By the \ (Dilworth \) theorem, like the name, the number of non-liter can be solved in the current sub-sequence of state after ordering the inquiry, with each row of the matrix to maintain the Young, this is before the query \ (k \ ) the number of elements and line, so Fenwick tree statistics.
However, the space will be less than the opening, noted that the number of required non-liter sequence length L is equal to the required sequence, sequences required length of the non-liter and equal number of liters required sequence, can have two purposes in the matrix Instead shape (matrix may be thought of as the number of rows is a sub-sequence number, the length is different from most of the following requirements on a subsequence of the longest sub-sequence).
That is, the shape of two mutually matrix transpose (I never learned linear algebra, if error also please forgive the expression).
Then it is assumed \ (sz = \ sqrt n \ ) then for the number of lines is greater than \ (SZ \) would be required in the transposed matrix of which can be demonstrated, the abscissa \ (x \ in [1, sz] \) and ordinate \ (y \ in [1, sz] \) in all possible positions among both all bit, and a bit outside of this range, since it is assumed all of the bit (within the scope and transposed matrix \ (x \ in [sz + 1, n], y \ in [sz + 1, n] \) region), quantity exceeds \ (n-\) .
Then transposed matrix abscissa \ (x \ in [sz + 1, n] \) in the range, must not exist ordinate \ (y \ in [sz + 1, n] \) point.
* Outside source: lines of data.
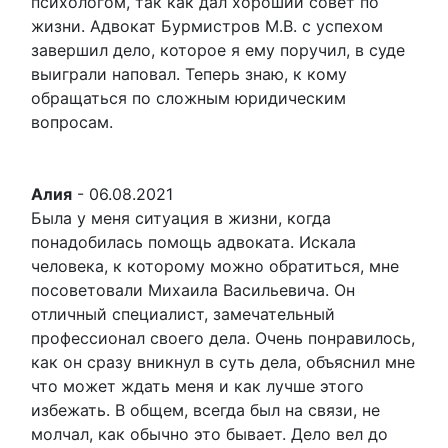
психологом, так как дал хороший совет по
жизни. Адвокат Бурмистров М.В. с успехом
завершил дело, которое я ему поручил, в суде
выиграли наповал. Теперь знаю, к кому
обращаться по сложным юридическим
вопросам.
Алия
-
06.08.2021
Была у меня ситуация в жизни, когда
понадобилась помощь адвоката. Искала
человека, к которому можно обратиться, мне
посоветовали Михаила Васильевича. Он
отличный специалист, замечательный
профессионал своего дела. Очень понравилось,
как он сразу вникнул в суть дела, объяснил мне
что может ждать меня и как лучше этого
избежать. В общем, всегда был на связи, не
молчал, как обычно это бывает. Дело вел до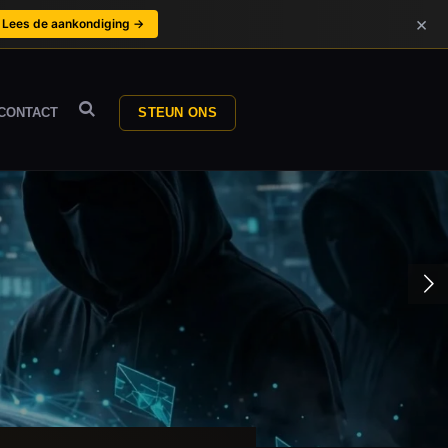
×
Lees de aankondiging →
CONTACT
STEUN ONS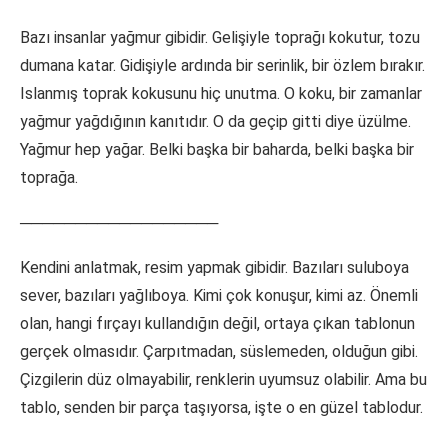
Bazı insanlar yağmur gibidir. Gelişiyle toprağı kokutur, tozu
dumana katar. Gidişiyle ardında bir serinlik, bir özlem bırakır.
Islanmış toprak kokusunu hiç unutma. O koku, bir zamanlar
yağmur yağdığının kanıtıdır. O da geçip gitti diye üzülme.
Yağmur hep yağar. Belki başka bir baharda, belki başka bir
toprağa.
──────────────────
Kendini anlatmak, resim yapmak gibidir. Bazıları suluboya
sever, bazıları yağlıboya. Kimi çok konuşur, kimi az. Önemli
olan, hangi fırçayı kullandığın değil, ortaya çıkan tablonun
gerçek olmasıdır. Çarpıtmadan, süslemeden, olduğun gibi.
Çizgilerin düz olmayabilir, renklerin uyumsuz olabilir. Ama bu
tablo, senden bir parça taşıyorsa, işte o en güzel tablodur.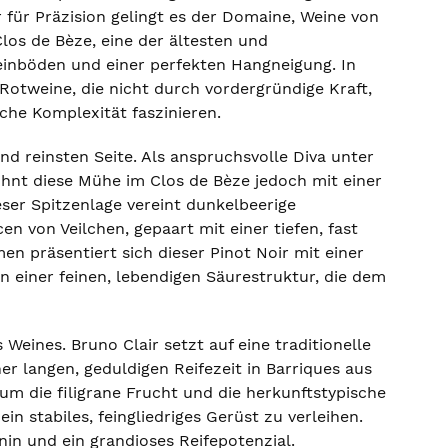
 für Präzision gelingt es der Domaine, Weine von
los de Bèze, eine der ältesten und
steinböden und einer perfekten Hangneigung. In
otweine, die nicht durch vordergründige Kraft,
iche Komplexität faszinieren.
nd reinsten Seite. Als anspruchsvolle Diva unter
ohnt diese Mühe im Clos de Bèze jedoch mit einer
ieser Spitzenlage vereint dunkelbeerige
 von Veilchen, gepaart mit einer tiefen, fast
en präsentiert sich dieser Pinot Noir mit einer
n einer feinen, lebendigen Säurestruktur, die dem
eines. Bruno Clair setzt auf eine traditionelle
er langen, geduldigen Reifezeit in Barriques aus
 um die filigrane Frucht und die herkunftstypische
in stabiles, feingliedriges Gerüst zu verleihen.
in und ein grandioses Reifepotenzial.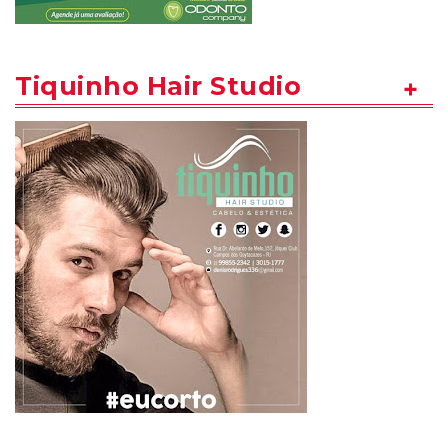
Tiquinho Hair Studio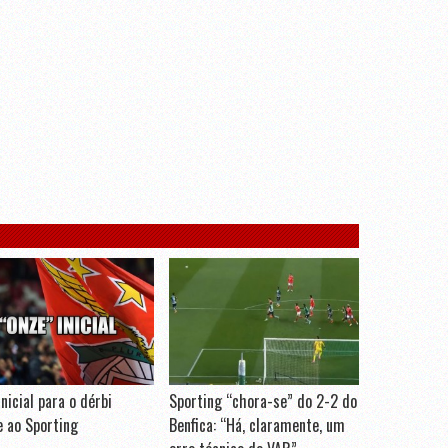
nicial para o dérbi
Sporting “chora-se” do 2-2 do
e ao Sporting
Benfica: “Há, claramente, um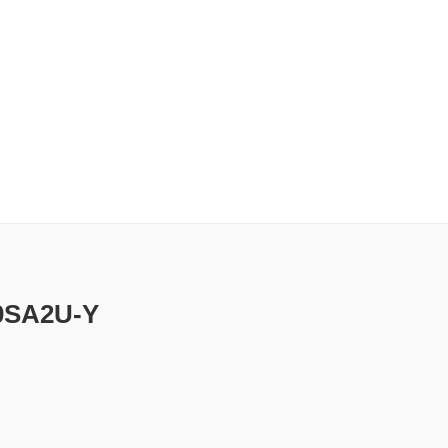
0SA2U-Y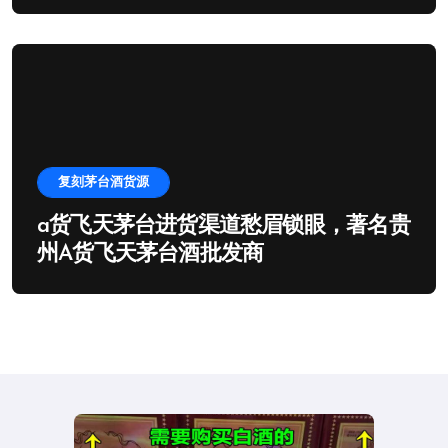
复刻茅台酒货源
a货飞天茅台进货渠道愁眉锁眼，著名贵
州A货飞天茅台酒批发商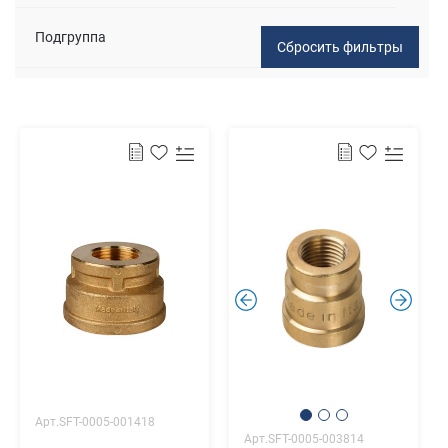
Подгруппа
.
.
Арт.SFT-0005-001418
Арт.SFT-0005-003814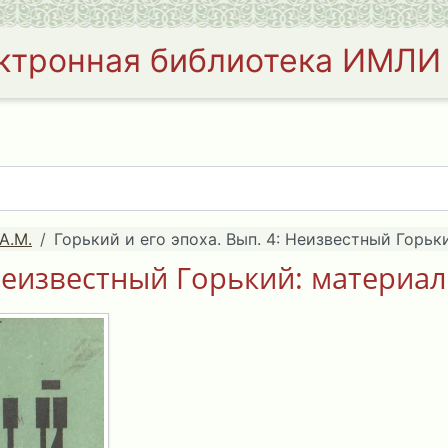
ктронная библиотека ИМЛИ
А.М.
Горький и его эпоха. Вып. 4: Неизвестный Горьк
 Неизвестный Горький: материал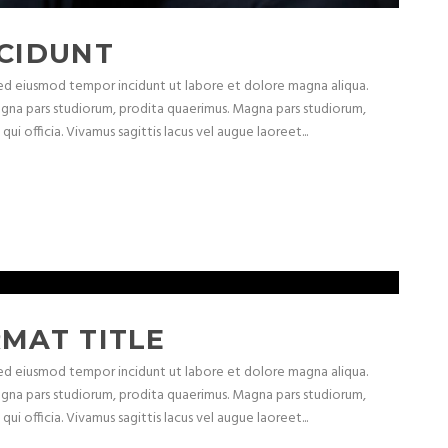
CIDUNT
 sed eiusmod tempor incidunt ut labore et dolore magna aliqua.
agna pars studiorum, prodita quaerimus. Magna pars studiorum,
ui officia. Vivamus sagittis lacus vel augue laoreet...
MAT TITLE
 sed eiusmod tempor incidunt ut labore et dolore magna aliqua.
agna pars studiorum, prodita quaerimus. Magna pars studiorum,
ui officia. Vivamus sagittis lacus vel augue laoreet...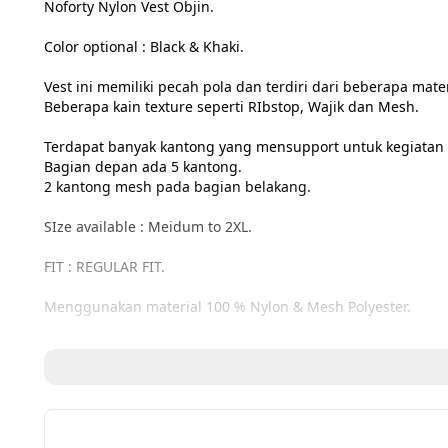
Noforty Nylon Vest Objin.

Color optional : Black & Khaki.

Vest ini memiliki pecah pola dan terdiri dari beberapa materi
Beberapa kain texture seperti RIbstop, Wajik dan Mesh.

Terdapat banyak kantong yang mensupport untuk kegiatan ak
Bagian depan ada 5 kantong.

2 kantong mesh pada bagian belakang.

SIze available : Meidum to 2XL.

FIT : REGULAR FIT.

Menggunakan material 100 % Nylon & Mesh Polyester.

SIZE CHART :

M --> Lebar Dada = 59 cm | Panjang = 67 cm | Lebar Bahu =
L --> Lebar Dada = 61 cm | Panjang = 68 cm | Lebar Bahu = 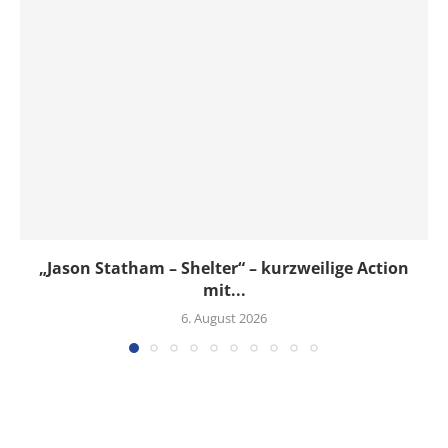
„Jason Statham – Shelter“ – kurzweilige Action
mit...
6. August 2026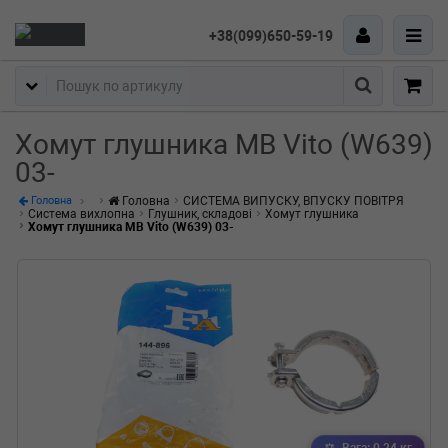
+38(099)650-59-19
Пошук
Хомут глушника MB Vito (W639)
03-
Головна
СИСТЕМА ВИПУСКУ, ВПУСКУ ПОВІТРЯ
Головна
Система вихлопна
Глушник, складові
Хомут глушника
Хомут глушника MB Vito (W639) 03-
It is possible to maintain two \ (sz \ times n \) matrix solver.
Code
#include<bits/stdc++.h>
using namespace std;
const int N = 50000 + 5, M = 233;
inline int lowbit (int u) {return u & (-u);}
int tree[N];
inline void add (int u, int v) {while (u <= N - 5) tree[u] += v, u += lowbit (u);}
inline int query (int u) {int res = 0; while (u) res += tree[u], u -= lowbit (u); return res;}
struct Q {int m, k, id, ans;}qq[N << 2];
int sz, n, b[N], q;
struct Matrix {
int info[M][N], sign;
inline void insert (int u, int v, int p) {
if (u > sz) {return ;}
int l = 1, r = min (v, info[u][0] + 1), mid;
while (l < r) {
mid = (l + r) / 2;
if (sign ^ (info[u][mid] < p)) {r = mid;}
else {l = mid + 1;}
}
swap (info[u][l], p);
info[u][0] = max (info[u][0], l);
if (p) {insert (u + 1, l, p);}
else {
if (sign) {if (l > sz)add (l, 1);}
else {add (u, 1);}
}
}
}m1, m2;
int main () {
m1.sign = 0, m2.sign = 1;
scanf ("%d%d", &n, &q);sz = sqrt (n);
for (int i = 1; i <= n; ++i) {scanf ("%d", &b[i]);}
for (int i = 1; i <= q; ++i) {scanf ("%d%d", &qq[i].m, &qq[i].k);qq[i].id = i;}
sort (qq + 1, qq + q + 1, [](Q a, Q b){return a.m < b.m;});
int pre = 0;
for (int i = 1; i <= q; ++i) {
while (pre < qq[i].m) {
++pre;
m1.insert (1, INT_MAX, b[pre]);
m2.insert (1, INT_MAX, b[pre]);
}
qq[i].ans = query (qq[i].k);
}
sort (qq + 1, qq + q + 1, [](Q a, Q b){return a.id < b.id;});
for (int i = 1; i <= q; ++i) {printf ("%d\n", qq[i].ans);}
return 0;
}Conclusion
Young tableau was quite interesting, but on this question, this solution is also very interesting ah.